Definition of a Conic Section (Focus, Directrix, Eccentricity)

While the cone intersection method provides a visual and fundamental understanding of conic sections, these curves can also be defined elegantly as a locus of points in a plane using distances to a fixed point and a fixed line. This analytical definition is particularly useful for deriving the algebraic equations of conic sections.

Definition using Focus, Directrix, and Eccentricity

A conic section is defined as the locus of all points $P$ in a plane such that the ratio of the distance from $P$ to a fixed point $F$ to the perpendicular distance from $P$ to a fixed straight line $L$ is a constant positive value. This fixed point $F$ is called the focus, and the fixed line $L$ is called the directrix. The directrix does not contain the focus ($F$ is not on $L$). The constant positive ratio is called the eccentricity of the conic section, and it is usually denoted by $e$.

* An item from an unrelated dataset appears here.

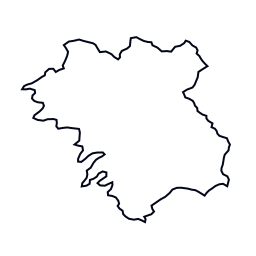 Santa Branca, São Paulo, Brazil (Equal Earth projection), rotated 260°
{"feature_id": "56859067B45307591425781", "entity_name": "Santa Branca", "entity_type": "district", "adm_level": 2, "iso_a3": "BRA", "parent_name": "Brazil", "parent_adm1": "São Paulo", "projection": "equal_earth", "projection_center": [-45.869, -23.418], "detail": "fine", "context": "isolated", "style": "outline", "palette": "ink", "viewbox_px": 256, "rotation_deg": 260, "n_neighbors": 0, "source": "geoboundaries", "source_scale": "gbopen_adm2", "svg_char_len": 2688}
<svg xmlns="http://www.w3.org/2000/svg" viewBox="0 0 256 256"><g transform="rotate(260 128 128)"><path d="M53.4,215.6L56.9,217.2L59.7,218.4L63.2,217.4L66.0,213.6L69.7,212.5L72.4,213.2L75.1,214.8L78.9,216.2L81.9,217.2L84.9,218.6L88.5,223.1L91.6,224.1L94.0,225.5L97.1,224.4L100.8,223.6L102.8,219.6L104.4,216.7L106.8,215.1L109.9,214.7L112.3,213.4L114.3,210.4L117.9,212.0L121.1,208.3L123.8,206.9L126.4,207.3L128.2,203.9L130.6,201.3L132.7,199.4L135.8,199.6L138.4,197.8L140.9,197.5L143.5,196.5L146.1,193.4L148.2,189.7L151.1,189.2L153.8,188.4L155.5,192.6L156.7,198.6L159.0,201.1L161.7,202.8L165.7,205.4L171.0,207.1L173.1,212.0L175.1,217.0L178.0,214.9L180.9,213.1L183.1,212.0L186.5,210.8L189.4,208.5L192.4,210.0L195.4,209.1L198.1,205.8L202.1,203.3L204.0,200.0L201.9,198.2L199.9,193.6L199.8,188.5L197.6,185.9L195.7,183.8L197.0,179.6L197.6,174.5L202.0,171.0L205.2,166.5L208.4,165.9L209.2,162.7L210.9,158.8L213.3,155.4L216.0,152.0L216.0,146.4L213.0,145.4L208.3,144.1L206.4,140.9L205.0,135.3L201.9,132.7L199.0,132.4L197.3,130.2L200.2,126.9L203.5,124.6L205.3,122.2L207.2,119.5L207.6,113.5L211.3,112.0L215.4,110.5L217.5,108.3L219.1,104.7L221.3,99.7L223.6,95.2L223.3,89.8L223.4,84.8L220.8,79.2L217.4,80.8L213.4,82.2L209.8,80.7L206.7,78.8L203.8,76.8L200.9,74.6L197.8,75.1L197.2,70.8L195.7,66.6L199.3,64.7L199.9,60.6L197.2,56.2L194.3,55.2L193.2,51.9L190.9,47.1L188.7,41.0L188.3,36.5L187.3,32.9L184.5,30.5L183.8,34.3L183.8,38.2L181.5,42.7L178.6,42.6L176.6,39.6L173.7,38.6L171.0,40.3L169.0,43.6L167.6,48.5L164.5,49.1L162.1,47.4L159.7,43.9L156.8,38.1L154.4,36.5L151.7,40.3L149.9,45.9L150.6,50.4L149.7,56.4L148.4,59.0L145.3,58.8L142.1,57.7L139.4,59.2L139.4,63.7L139.1,68.3L137.8,72.2L135.6,79.6L131.8,79.8L127.6,78.7L124.0,77.8L121.0,72.5L119.3,75.8L117.8,79.8L113.8,79.8L110.8,76.5L106.3,73.5L103.6,73.0L102.7,76.1L105.0,80.5L107.5,84.3L109.2,88.6L109.2,93.1L108.3,98.9L106.1,100.4L104.6,97.6L103.7,94.3L102.3,91.0L99.6,87.9L95.4,84.4L93.2,80.0L89.2,79.9L86.1,78.6L84.0,76.3L81.7,73.5L78.5,72.3L78.4,77.0L79.7,80.5L83.4,81.5L84.0,85.2L85.5,88.8L88.2,91.2L89.6,95.4L88.0,99.0L84.2,98.3L82.4,94.4L80.9,91.0L79.0,88.4L76.3,90.6L75.2,95.2L76.1,98.3L77.3,103.1L74.5,102.8L70.8,100.6L68.4,96.9L65.2,96.7L63.8,100.7L61.7,104.0L58.0,105.8L55.0,106.1L53.0,104.3L50.1,105.6L47.5,108.3L44.1,108.3L41.4,110.1L38.4,113.3L36.7,117.9L36.7,122.2L34.6,125.5L32.4,128.4L35.3,129.5L37.8,128.6L38.5,132.7L39.0,136.0L41.2,139.1L44.1,137.9L47.5,137.7L49.7,142.6L52.1,147.8L53.8,152.8L56.8,157.8L59.7,161.1L60.6,165.8L59.9,170.2L57.9,176.4L56.2,180.1L55.1,183.5L52.7,186.6L50.3,189.3L48.1,191.7L50.7,194.4L52.6,197.3L53.8,200.2L55.7,204.0L56.7,208.1L56.5,212.0L53.4,215.6Z" fill="none" stroke="#020617" stroke-width="2"/></g></svg>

Let $P(x, y)$ be any point on the conic section.

Let $F$ be the fixed focus point.

Let $L$ be the fixed directrix line.

Let $M$ be the foot of the perpendicular from point $P$ to the line $L$. So, $PM$ is the perpendicular distance from $P$ to the directrix $L$.

According to the definition, the locus of $P$ is a conic section if:

This can be written concisely as:

$\mathbf{\frac{|PF|}{|PM|} = e}$

or, equivalently,

$\mathbf{|PF| = e |PM|}$

Eccentricity and the Type of Conic Section

The value of the eccentricity $e$ plays a crucial role in determining the shape and type of the conic section formed by this locus definition. The three main types of non-degenerate conics are distinguished by the value of $e$:

1. Parabola:

   • Eccentricity: The eccentricity is exactly equal to 1.
   • $e = 1$
   • Locus Condition: $|PF| = 1 \cdot |PM| \implies \mathbf{|PF| = |PM|}$.
   • Description: A parabola is the locus of all points that are equidistant from the focus and the directrix.

2. Ellipse:

   • Eccentricity: The eccentricity is a positive value less than 1.
   • $0 < e < 1$
   • Locus Condition: $|PF| = e \cdot |PM| \implies \mathbf{|PF| < |PM|}$.
   • Description: An ellipse is the locus of all points where the distance to the focus is a constant fraction (less than 1) of the distance to the directrix. Ellipses have two foci and two corresponding directrices. The definition given here refers to one such pair.

3. Hyperbola:

   • Eccentricity: The eccentricity is a value greater than 1.
   • $e > 1$
   • Locus Condition: $|PF| = e \cdot |PM| \implies \mathbf{|PF| > |PM|}$.
   • Description: A hyperbola is the locus of all points where the distance to the focus is a constant multiple (greater than 1) of the distance to the directrix. Hyperbolas also have two foci and two corresponding directrices. The definition given here refers to one such pair.

Special Case: Circle

A circle is a special type of conic section. While it is clearly obtained from the cone intersection, its definition as a locus using a single focus and directrix is slightly problematic in the elementary sense:

• In the limit as the eccentricity $e$ approaches 0 ($e \to 0$), an ellipse becomes more and more circular.
• For a perfect circle, the eccentricity is defined as $e = 0$.
• If we plug $e=0$ into the condition $|PF| = e |PM|$, we get $|PF| = 0 \cdot |PM|$, which means $|PF| = 0$. This implies $P$ must coincide with the focus $F$. The locus is just the single point $F$. This is considered a degenerate ellipse (a point).
• The standard definition of a circle is the locus of points equidistant from a fixed point (the center). This definition does not involve a directrix in the same way. However, a circle can be considered as an ellipse where both foci coincide at the center. In this view, the directrix for a circle is a line at infinity.
• While a circle is a conic section, the focus-directrix definition with $e=0$ usually refers to the degenerate case of a point. Non-degenerate circles are commonly defined separately as the locus of points equidistant from a center, or are viewed as ellipses with $e=0$.

Axis of the Conic

For any conic section (except a circle based on the single focus-directrix definition), there is a unique line called the axis of the conic. This is the straight line that passes through the focus $F$ and is perpendicular to the directrix $L$. The vertex or vertices of the conic lie on the axis.